Relance : un état des lieux avec Monique Leroux
Monique Leroux dirige le nouveau Conseil sur la stratégie industrielle mis sur pied par Ottawa pour préparer la relance et repenser l’économie. Marie Grégoire s’entretient avec elle pour faire le point sur ce qui se prépare.
Vous avez connu la crise de 2008 à la direction de Desjardins. En quoi la crise de la COVID est-elle différente du point de vue de l’économie?
En 2008, on faisait face à une crise structurelle dans le système financier. Il y avait des fragilités qui posaient des risques importants au niveau des liquidités. Les règles se sont renforcées par la suite, avec la coordination et l’encadrement qui se sont imposés comme des mesures nécessaires. Les gouvernements et les banques centrales ont mis du temps à réagir, mais la réponse a été concertée. Il a été possible de cerner le problème et de trouver une façon de relancer l’économie.
Aujourd’hui, le système financier est en meilleure posture de façon générale et au Canada en particulier. Mais on est face à un risque humain, une menace à la santé.

+--

◆ **CONSIGNE**:
Recopiez mot pour mot le passage du texte à lire qui va de « En 2008, on » jusqu'à « de relancer l’économie. » inclus.

+--

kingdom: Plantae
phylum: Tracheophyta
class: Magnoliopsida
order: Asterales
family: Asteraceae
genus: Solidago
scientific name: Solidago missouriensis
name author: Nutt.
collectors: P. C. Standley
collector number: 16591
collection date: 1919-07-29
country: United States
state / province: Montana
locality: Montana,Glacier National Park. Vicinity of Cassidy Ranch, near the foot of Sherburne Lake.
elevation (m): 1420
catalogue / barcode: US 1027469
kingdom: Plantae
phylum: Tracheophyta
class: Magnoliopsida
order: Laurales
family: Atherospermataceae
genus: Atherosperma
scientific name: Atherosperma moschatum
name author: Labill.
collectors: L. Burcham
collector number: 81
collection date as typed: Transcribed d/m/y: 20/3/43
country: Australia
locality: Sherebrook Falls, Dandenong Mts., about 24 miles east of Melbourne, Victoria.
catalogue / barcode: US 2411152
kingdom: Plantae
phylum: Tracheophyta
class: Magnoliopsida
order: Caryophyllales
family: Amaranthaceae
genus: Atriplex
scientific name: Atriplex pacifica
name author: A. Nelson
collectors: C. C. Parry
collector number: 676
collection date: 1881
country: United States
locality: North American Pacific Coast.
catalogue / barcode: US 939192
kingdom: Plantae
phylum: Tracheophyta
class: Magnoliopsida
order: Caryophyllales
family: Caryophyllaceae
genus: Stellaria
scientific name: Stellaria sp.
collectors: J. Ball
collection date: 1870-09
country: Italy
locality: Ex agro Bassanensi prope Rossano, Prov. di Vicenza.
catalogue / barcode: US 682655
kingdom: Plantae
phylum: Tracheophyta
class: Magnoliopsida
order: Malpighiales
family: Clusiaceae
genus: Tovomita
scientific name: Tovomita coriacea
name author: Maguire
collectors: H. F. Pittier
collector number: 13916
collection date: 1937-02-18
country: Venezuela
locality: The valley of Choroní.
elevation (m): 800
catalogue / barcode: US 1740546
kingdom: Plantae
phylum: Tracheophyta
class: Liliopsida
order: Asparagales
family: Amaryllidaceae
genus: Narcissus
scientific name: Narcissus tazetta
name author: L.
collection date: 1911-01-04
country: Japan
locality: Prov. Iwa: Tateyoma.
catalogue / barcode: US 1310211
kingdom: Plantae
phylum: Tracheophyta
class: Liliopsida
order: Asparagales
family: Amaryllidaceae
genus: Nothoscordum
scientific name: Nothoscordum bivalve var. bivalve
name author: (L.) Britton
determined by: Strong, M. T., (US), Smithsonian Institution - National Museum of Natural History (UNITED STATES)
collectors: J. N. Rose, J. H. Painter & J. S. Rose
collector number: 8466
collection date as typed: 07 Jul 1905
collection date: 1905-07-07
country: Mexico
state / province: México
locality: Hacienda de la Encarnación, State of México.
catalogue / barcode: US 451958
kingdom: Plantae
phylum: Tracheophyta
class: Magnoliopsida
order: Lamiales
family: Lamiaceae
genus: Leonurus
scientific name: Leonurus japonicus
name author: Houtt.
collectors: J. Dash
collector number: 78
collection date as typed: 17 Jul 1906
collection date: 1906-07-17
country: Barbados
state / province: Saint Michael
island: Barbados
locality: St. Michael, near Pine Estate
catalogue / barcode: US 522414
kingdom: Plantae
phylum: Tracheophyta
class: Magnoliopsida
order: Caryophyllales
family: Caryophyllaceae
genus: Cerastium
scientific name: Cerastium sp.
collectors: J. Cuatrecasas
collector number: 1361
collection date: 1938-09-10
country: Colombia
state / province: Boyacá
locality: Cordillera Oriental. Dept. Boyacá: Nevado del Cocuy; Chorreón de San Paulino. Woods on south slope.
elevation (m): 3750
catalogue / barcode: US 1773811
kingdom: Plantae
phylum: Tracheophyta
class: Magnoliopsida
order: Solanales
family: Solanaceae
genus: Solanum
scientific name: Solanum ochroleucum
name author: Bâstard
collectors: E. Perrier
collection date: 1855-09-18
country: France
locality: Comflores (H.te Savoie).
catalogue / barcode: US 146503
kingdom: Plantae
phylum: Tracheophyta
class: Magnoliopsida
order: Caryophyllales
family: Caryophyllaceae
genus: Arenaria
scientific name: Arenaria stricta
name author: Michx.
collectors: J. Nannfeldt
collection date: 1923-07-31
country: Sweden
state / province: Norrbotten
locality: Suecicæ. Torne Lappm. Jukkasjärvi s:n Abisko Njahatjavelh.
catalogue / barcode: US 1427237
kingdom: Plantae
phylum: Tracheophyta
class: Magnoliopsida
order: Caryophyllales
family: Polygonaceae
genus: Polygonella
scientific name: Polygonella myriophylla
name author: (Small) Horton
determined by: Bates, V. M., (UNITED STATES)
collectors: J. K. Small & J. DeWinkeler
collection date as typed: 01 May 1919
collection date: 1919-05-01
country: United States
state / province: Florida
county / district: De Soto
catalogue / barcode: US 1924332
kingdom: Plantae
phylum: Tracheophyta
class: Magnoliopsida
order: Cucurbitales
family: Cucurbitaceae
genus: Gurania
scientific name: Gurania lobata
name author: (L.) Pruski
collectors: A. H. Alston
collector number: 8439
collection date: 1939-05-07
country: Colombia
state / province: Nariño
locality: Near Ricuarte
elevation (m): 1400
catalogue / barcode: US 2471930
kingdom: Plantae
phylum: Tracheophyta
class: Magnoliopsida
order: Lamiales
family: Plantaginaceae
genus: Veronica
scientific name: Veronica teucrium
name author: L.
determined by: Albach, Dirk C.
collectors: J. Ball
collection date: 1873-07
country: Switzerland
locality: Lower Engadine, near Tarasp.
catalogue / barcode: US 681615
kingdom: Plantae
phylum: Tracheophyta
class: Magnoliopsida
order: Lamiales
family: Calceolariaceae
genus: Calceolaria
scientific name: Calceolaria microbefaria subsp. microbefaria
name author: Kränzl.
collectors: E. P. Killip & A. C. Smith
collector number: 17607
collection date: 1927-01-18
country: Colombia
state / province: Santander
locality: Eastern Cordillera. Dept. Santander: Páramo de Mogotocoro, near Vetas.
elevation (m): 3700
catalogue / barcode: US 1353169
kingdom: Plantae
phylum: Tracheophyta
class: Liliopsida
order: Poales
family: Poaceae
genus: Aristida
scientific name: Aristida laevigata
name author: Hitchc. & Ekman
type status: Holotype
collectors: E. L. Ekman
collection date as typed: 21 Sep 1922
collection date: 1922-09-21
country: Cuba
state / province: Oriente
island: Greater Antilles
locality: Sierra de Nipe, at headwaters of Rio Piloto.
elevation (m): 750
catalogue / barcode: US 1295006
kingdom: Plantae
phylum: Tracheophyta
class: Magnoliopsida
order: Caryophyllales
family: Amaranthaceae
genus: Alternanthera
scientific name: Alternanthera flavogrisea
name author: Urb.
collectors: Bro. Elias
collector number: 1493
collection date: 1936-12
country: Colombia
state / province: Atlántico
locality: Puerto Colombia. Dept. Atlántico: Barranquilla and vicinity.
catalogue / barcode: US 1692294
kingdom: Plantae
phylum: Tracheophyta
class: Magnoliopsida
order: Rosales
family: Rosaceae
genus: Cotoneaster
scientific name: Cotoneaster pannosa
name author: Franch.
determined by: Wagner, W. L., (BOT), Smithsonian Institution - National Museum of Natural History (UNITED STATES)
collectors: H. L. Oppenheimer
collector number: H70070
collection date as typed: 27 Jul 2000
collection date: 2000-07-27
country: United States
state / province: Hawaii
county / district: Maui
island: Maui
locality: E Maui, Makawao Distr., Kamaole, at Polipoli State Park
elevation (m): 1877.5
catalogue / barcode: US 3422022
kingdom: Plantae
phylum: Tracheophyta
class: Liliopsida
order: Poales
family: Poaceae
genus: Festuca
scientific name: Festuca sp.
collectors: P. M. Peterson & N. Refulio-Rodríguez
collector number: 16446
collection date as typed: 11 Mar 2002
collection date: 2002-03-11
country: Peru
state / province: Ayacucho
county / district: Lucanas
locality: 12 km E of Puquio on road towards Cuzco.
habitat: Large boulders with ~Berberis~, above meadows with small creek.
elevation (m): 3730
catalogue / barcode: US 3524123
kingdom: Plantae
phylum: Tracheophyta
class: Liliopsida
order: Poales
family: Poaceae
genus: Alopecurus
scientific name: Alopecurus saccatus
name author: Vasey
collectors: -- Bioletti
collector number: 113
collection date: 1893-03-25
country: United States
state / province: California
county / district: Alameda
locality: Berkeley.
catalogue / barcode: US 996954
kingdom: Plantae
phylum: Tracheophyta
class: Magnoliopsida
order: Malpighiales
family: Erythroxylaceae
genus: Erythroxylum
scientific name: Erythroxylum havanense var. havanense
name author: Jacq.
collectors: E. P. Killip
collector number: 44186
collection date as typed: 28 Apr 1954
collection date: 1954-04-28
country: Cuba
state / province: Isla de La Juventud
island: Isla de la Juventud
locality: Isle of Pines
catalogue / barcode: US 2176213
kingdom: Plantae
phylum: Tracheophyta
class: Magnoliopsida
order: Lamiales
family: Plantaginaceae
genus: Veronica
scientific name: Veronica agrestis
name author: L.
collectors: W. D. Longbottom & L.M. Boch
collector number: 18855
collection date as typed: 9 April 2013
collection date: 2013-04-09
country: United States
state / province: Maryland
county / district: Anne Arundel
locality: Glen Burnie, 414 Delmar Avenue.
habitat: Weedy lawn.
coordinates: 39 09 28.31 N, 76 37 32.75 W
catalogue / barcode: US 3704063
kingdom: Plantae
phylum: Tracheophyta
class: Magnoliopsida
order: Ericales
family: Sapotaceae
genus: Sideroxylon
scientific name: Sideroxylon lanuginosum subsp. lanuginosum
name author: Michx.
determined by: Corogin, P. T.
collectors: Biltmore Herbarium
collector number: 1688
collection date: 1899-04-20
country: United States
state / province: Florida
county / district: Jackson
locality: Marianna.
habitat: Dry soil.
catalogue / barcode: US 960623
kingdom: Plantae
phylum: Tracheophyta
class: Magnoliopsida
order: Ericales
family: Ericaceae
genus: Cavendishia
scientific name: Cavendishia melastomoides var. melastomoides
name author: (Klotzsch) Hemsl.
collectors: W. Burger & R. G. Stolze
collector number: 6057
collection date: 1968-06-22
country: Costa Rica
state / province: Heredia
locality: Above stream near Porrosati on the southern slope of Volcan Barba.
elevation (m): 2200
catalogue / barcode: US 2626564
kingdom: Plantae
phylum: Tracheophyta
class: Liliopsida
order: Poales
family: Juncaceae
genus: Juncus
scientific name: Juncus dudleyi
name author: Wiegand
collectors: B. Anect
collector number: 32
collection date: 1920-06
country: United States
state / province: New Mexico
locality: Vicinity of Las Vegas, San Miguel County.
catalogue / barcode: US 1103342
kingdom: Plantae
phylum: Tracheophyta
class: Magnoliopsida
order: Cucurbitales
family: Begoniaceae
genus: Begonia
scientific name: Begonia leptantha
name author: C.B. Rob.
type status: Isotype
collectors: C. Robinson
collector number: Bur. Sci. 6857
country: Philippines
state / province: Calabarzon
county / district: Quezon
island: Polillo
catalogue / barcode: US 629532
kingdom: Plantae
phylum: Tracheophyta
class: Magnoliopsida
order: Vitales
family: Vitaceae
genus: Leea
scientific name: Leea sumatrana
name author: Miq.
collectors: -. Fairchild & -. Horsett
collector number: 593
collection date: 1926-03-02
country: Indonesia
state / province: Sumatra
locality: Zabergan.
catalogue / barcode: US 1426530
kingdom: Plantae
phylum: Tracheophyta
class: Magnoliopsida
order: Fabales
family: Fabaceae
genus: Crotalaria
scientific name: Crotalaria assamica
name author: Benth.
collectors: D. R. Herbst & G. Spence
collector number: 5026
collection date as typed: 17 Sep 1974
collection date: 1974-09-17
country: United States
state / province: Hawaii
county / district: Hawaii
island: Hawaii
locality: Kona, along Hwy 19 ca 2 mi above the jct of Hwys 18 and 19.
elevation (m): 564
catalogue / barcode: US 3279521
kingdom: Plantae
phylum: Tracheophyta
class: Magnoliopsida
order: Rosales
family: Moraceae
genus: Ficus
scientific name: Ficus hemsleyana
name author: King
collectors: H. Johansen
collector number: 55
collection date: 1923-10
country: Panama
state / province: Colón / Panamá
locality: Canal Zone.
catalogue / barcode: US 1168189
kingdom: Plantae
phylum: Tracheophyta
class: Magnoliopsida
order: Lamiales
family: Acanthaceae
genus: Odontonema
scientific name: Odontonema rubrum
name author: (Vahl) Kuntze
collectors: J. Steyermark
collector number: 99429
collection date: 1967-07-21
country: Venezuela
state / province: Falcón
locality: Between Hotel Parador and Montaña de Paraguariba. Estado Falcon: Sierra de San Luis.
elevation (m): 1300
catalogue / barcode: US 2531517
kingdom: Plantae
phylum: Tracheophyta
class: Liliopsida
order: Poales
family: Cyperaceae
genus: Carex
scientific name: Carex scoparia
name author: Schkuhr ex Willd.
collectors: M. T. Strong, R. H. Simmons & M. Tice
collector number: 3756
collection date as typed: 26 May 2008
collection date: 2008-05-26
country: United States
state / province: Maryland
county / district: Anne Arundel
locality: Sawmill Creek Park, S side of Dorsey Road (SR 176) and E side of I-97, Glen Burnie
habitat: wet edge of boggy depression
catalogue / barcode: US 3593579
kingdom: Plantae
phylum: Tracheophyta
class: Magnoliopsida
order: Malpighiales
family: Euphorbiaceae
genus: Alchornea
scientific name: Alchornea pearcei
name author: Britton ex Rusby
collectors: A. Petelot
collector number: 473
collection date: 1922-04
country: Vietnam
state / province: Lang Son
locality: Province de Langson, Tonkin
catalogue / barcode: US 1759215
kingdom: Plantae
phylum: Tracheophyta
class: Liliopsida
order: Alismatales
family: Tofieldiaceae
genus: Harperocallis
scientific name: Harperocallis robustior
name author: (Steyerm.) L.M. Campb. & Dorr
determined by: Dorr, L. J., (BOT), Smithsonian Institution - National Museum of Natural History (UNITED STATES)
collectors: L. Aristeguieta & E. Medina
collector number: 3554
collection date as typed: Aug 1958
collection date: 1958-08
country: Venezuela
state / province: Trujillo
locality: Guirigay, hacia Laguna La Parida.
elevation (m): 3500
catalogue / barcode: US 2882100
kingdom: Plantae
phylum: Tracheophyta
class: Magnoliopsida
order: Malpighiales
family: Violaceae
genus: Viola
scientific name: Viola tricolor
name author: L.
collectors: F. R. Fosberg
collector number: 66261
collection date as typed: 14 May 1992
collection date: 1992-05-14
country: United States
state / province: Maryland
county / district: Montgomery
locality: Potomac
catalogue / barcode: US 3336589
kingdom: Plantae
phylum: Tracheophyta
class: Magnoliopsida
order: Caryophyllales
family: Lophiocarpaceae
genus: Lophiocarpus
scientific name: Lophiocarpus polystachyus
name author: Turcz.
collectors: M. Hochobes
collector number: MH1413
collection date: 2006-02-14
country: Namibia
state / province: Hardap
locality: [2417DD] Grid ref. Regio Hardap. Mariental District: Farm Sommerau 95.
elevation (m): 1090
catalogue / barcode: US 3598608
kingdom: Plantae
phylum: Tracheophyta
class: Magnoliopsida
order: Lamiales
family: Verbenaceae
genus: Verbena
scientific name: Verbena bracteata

+--

◆ **RÉSULTAT ATTENDU**:
En 2008, on faisait face à une crise structurelle dans le système financier. Il y avait des fragilités qui posaient des risques importants au niveau des liquidités. Les règles se sont renforcées par la suite, avec la coordination et l’encadrement qui se sont imposés comme des mesures nécessaires. Les gouvernements et les banques centrales ont mis du temps à réagir, mais la réponse a été concertée. Il a été possible de cerner le problème et de trouver une façon de relancer l’économie.